To solve the problem of the unreliable data connection, the people in charge installed a fiber optic network that links the waterworks to the water towers. Wolfgang Hönighausen and Dominik Hupperich, head of wastewater at Stadtbetrieb Bornheim, also had clear ideas about choosing the new central control system – even if it had been technically possible to port the existing wastewater system to the new electrical instrumentation, control engineering and process control technology. “However, that is a very cost-intensive process; we would have had to purchase new substations or replace old ones.” The parameterization would also have required significant time and effort. Last but not least, they also wanted better technical support for the future: “I like to talk to a human on the phone, not a hotline where I have to submit a ticket,” emphasizes Hönighausen.

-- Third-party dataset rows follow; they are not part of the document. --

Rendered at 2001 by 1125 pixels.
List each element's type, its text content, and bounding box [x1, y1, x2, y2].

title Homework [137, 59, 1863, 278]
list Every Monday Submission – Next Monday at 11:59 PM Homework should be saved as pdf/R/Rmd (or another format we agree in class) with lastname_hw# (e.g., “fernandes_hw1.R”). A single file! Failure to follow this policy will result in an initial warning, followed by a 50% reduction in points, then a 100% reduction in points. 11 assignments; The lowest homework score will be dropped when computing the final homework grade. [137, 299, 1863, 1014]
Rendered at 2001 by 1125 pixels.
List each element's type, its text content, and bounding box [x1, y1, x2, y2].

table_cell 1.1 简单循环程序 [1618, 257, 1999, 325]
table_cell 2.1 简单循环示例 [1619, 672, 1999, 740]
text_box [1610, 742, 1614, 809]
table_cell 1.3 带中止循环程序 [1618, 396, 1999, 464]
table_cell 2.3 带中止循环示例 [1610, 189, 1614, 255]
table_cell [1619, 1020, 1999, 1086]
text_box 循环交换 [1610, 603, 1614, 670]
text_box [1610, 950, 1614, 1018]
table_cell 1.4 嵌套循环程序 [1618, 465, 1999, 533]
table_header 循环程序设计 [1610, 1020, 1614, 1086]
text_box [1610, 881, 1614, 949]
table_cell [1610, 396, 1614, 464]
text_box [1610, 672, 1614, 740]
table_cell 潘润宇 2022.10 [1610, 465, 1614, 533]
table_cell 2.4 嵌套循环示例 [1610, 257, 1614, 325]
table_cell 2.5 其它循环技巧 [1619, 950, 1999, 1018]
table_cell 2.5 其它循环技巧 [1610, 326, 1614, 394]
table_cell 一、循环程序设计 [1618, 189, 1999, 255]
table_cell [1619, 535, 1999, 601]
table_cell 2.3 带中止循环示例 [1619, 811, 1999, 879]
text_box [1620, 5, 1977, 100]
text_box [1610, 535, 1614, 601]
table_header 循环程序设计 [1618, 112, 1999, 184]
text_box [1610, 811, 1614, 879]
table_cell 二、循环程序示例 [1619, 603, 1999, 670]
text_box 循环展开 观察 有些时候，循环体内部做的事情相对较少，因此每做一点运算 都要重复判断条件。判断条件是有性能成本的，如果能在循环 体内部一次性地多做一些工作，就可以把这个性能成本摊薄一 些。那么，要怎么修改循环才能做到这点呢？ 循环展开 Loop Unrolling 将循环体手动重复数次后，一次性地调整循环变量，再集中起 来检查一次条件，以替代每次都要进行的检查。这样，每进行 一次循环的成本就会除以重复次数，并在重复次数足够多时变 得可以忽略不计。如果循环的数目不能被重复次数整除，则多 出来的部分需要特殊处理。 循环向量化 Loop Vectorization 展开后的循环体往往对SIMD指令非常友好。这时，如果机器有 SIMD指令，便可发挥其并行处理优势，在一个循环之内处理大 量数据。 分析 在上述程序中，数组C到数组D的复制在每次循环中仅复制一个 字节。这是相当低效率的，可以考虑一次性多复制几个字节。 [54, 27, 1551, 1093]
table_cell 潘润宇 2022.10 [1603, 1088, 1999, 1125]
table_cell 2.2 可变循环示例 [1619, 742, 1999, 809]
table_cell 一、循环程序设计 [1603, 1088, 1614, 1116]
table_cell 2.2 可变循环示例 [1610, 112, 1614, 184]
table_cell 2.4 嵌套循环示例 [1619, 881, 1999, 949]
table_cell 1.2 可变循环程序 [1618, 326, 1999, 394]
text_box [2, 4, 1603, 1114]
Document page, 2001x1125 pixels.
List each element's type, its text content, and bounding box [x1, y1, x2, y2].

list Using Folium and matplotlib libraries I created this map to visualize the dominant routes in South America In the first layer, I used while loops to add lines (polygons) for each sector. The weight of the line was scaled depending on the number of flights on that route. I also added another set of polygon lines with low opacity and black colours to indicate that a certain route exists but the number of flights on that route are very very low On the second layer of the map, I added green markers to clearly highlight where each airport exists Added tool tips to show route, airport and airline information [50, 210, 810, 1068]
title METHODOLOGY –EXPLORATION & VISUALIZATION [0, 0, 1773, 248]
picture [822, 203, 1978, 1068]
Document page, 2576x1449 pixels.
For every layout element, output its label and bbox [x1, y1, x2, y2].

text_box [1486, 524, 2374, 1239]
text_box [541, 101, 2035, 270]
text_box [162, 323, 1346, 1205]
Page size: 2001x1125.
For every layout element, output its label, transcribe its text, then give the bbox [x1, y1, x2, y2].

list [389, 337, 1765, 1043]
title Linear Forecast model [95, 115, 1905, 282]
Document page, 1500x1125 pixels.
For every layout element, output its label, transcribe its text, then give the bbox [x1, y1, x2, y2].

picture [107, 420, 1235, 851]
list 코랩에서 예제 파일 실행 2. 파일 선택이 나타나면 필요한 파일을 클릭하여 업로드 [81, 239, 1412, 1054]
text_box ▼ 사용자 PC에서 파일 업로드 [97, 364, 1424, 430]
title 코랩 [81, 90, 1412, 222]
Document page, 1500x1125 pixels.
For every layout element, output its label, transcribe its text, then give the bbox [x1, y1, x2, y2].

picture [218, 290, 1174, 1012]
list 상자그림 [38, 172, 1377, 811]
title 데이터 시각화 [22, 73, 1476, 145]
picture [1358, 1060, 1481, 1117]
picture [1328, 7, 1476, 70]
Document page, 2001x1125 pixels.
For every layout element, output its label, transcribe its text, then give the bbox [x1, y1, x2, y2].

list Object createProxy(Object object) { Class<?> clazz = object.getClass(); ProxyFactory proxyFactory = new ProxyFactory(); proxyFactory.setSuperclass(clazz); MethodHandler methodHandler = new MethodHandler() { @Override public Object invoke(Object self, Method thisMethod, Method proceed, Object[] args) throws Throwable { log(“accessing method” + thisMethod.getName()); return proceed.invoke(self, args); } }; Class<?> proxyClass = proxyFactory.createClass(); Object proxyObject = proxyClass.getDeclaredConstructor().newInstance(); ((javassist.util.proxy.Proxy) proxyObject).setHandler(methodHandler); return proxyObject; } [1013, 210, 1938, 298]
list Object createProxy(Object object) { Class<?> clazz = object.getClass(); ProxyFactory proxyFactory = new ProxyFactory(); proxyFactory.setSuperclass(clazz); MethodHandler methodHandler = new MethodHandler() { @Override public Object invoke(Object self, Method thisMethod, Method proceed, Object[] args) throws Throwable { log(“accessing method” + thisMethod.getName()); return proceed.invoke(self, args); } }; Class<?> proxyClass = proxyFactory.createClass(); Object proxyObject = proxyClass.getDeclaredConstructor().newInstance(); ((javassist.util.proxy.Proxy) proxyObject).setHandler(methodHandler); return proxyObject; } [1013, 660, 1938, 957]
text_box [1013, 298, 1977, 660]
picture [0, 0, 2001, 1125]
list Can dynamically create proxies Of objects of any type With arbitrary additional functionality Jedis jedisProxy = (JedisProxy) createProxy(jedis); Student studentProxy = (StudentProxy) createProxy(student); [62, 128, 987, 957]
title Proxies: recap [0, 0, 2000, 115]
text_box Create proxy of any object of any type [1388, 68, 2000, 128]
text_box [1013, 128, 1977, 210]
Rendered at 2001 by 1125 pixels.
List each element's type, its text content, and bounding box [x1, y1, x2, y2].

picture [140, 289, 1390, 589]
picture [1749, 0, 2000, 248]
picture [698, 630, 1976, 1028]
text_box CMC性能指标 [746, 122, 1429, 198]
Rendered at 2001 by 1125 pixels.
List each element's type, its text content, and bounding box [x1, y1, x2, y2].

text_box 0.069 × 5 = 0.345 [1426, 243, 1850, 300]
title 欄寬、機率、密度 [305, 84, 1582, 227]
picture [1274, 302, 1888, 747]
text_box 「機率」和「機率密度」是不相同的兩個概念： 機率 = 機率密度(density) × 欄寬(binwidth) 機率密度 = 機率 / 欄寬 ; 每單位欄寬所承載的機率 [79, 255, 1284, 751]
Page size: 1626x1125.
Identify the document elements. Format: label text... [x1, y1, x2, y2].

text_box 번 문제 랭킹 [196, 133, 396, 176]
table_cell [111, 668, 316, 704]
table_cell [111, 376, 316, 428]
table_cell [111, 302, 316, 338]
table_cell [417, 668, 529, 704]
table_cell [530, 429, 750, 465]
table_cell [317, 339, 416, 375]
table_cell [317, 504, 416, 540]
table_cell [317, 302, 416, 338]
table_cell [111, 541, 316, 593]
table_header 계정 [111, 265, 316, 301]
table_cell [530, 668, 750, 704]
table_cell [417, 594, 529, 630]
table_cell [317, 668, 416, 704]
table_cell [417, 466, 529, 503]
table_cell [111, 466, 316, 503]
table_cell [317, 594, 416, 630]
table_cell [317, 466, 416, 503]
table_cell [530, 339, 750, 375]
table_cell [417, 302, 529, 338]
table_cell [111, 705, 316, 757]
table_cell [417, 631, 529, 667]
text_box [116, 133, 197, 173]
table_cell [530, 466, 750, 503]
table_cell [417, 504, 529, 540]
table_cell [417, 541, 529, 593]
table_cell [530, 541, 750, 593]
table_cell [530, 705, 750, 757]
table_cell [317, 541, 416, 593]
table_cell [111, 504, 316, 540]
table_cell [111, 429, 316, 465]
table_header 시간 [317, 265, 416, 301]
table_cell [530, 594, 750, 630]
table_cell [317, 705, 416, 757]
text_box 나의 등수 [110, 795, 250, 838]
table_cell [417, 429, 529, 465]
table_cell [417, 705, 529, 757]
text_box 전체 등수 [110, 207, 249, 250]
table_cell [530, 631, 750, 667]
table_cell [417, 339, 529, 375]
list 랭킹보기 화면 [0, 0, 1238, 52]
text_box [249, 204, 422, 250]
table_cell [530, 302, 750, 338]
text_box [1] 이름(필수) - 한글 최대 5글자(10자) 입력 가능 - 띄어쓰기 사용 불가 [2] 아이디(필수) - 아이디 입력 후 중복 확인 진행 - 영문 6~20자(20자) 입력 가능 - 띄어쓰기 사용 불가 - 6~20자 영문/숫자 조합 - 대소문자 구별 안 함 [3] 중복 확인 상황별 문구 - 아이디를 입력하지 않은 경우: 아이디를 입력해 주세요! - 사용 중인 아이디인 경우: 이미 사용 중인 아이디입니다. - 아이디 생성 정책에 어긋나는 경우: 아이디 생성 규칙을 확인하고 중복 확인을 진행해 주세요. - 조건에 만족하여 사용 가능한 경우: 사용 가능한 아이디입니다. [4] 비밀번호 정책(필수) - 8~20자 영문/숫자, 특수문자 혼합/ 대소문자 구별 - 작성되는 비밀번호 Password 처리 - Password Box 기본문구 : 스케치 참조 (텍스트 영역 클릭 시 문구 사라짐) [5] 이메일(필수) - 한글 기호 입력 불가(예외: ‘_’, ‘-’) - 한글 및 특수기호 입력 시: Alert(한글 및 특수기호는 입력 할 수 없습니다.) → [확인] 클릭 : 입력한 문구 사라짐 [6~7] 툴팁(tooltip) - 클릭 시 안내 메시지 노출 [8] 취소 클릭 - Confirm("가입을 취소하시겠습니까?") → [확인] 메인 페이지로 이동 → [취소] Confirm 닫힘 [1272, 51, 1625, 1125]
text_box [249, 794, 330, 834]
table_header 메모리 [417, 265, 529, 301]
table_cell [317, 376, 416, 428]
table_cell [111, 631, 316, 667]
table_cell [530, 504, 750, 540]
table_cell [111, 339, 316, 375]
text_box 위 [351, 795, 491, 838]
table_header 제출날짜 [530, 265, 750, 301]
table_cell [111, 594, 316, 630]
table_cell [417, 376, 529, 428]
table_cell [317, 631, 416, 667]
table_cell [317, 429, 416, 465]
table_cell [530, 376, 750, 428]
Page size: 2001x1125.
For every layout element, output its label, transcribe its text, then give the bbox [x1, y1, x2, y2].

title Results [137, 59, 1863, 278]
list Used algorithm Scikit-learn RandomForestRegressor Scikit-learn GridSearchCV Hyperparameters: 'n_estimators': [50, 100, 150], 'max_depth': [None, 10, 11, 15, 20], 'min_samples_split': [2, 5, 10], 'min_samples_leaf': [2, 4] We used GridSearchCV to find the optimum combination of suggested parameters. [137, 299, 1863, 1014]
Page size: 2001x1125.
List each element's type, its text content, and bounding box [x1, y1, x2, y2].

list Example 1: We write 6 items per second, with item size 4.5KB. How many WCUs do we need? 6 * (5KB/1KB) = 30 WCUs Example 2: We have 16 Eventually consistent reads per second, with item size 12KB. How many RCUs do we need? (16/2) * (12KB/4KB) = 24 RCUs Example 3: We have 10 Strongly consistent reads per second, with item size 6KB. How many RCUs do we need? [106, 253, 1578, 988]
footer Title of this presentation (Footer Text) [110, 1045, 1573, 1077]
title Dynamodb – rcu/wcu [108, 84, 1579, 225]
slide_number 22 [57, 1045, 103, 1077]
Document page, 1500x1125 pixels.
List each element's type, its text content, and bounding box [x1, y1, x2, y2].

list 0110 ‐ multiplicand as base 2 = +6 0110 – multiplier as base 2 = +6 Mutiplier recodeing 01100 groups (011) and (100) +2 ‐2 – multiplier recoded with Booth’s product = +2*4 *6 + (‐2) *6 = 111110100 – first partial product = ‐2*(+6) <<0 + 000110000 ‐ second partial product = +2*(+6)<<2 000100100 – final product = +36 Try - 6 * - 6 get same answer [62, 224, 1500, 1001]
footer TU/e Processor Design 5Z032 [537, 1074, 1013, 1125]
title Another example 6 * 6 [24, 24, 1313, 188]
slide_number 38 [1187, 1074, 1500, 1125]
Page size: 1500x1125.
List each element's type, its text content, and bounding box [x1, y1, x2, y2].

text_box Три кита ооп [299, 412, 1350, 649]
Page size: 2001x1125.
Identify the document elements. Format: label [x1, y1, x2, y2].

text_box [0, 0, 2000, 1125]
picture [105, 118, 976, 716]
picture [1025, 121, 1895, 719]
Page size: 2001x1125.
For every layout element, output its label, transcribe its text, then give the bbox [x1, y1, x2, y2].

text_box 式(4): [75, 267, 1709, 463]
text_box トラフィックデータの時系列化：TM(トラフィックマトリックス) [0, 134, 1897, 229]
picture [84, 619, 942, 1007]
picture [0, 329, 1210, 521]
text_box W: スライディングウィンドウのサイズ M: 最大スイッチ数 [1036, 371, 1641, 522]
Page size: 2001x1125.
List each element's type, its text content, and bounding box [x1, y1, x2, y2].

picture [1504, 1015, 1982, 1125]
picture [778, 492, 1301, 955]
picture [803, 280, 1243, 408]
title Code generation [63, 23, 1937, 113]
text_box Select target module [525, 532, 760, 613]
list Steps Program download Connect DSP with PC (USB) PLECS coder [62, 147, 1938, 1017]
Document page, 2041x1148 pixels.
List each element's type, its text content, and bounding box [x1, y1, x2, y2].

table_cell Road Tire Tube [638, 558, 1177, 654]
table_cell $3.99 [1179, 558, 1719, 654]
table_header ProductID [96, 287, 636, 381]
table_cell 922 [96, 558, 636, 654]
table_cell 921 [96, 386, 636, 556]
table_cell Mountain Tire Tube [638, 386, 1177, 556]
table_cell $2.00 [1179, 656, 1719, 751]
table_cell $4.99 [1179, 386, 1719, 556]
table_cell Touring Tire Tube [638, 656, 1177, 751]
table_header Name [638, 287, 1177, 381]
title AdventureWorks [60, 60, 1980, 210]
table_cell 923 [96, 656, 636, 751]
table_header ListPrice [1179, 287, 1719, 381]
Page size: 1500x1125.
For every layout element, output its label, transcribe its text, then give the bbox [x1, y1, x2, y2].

“We looked as a few vendors’ systems, including NICOS from NIVUS. We’d been familiar with them for many years in the area of measurement technology, primarily in the wastewater sector,” explains Hupperich. In 2016, together with this company from Eppingen, the municipal utility company developed a water loss elimination concept for the territory of the waterworks and provided the corresponding technical equipment for the stilling wells to allow them to track consumption within the water network. “For this purpose, we used the NIVUS D2W (Device to Web) data management system. That project was a positive experience, including the technical support,” emphasizes Hönighausen.